Possibly the only thing that grabs your attention with Idhellam Dupe is the inexhaustible energy Vikram and Viveka bring as they rattle away every single food, relative, emotion and names in one, breath-taking monologue. Naturally, these lists are interspersed with a not-very impressive refrain of synthesized music and humming but at least, the lyrics save you. This one might make waves -- not for the extraordinary musical quality, but for the gimmicks.
What sounds suspiciously like a cackling hen cavorts around the pallavi, as the Murugan Temple Team's rhythms jives along with the synthesized beats to begin Kanthasamy's theme song, rendered by Devi Sri Prasad himself. In the middle arrive inexplicable Arabic tunes, presumably to add some variation which is a rather neat addition. The lyrics are typical of any hero-oriented number: the hero is the harbinger of all things good, ends evil and is generally god on earth. Worth a listen for the racy instrumental score.
Allegra begins with strains of western classical chorus, shifting neatly into a throbbing medley of trumpets and trombones aided by a Spanish frenzy, while Rita floats in with her suitably sensual voice. You settle down for a good listen, until you realise that it's an "inspired version" of Shakira's chartbuster Whenever, Wherever. The lyrics are all about her hotness, alleviated a little by the catchy refrain. A neat flute interlude takes you by surprise, and the composer seems determined to introduce as many different styles as possible -- an ambitious attempt that succeeds at times. Obviously this one's meant for the dance floors, and if you can forget Shakira's smooth moves, worth a listen.
Vikram and Priya Hemesh join hands for Meow Meow, suitably mingled with a cat's mewls, and possibly a number that reminds you, both in rhythm and lyrics, the raunchy number in Dhool. It is obviously a nod to the frontbenchers.

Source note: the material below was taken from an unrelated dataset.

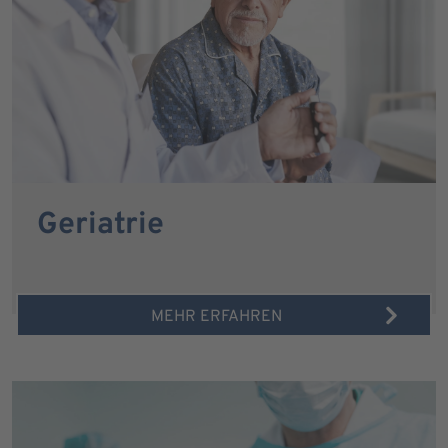
Geriatrie
MEHR ERFAHREN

En Peru Meenakumari begins with a hideously remixed version of the evergreen Chandrababu's Bambara Kannale, rendered enthusiastically in a high pitch by Malathy. The charanams are, thankfully, a welcome deviation from the rest. By the end, though, you become sort of reconciled to this mish-mash of old and new.
Taken together, it looks like Devi Sri Prasad has decided to bow down to the pressures of a commercial entertainer, and come up with an album that's a lot of sound, fury and (borrowed) tunes. The hullabaloo surrounding the fact that Vikram has sung all the songs is over-rated: the star has barely exercised his vocal chords. Kanthaswamy's picturisation might improve the songs but this is not really DSP's (as he styles himself) best.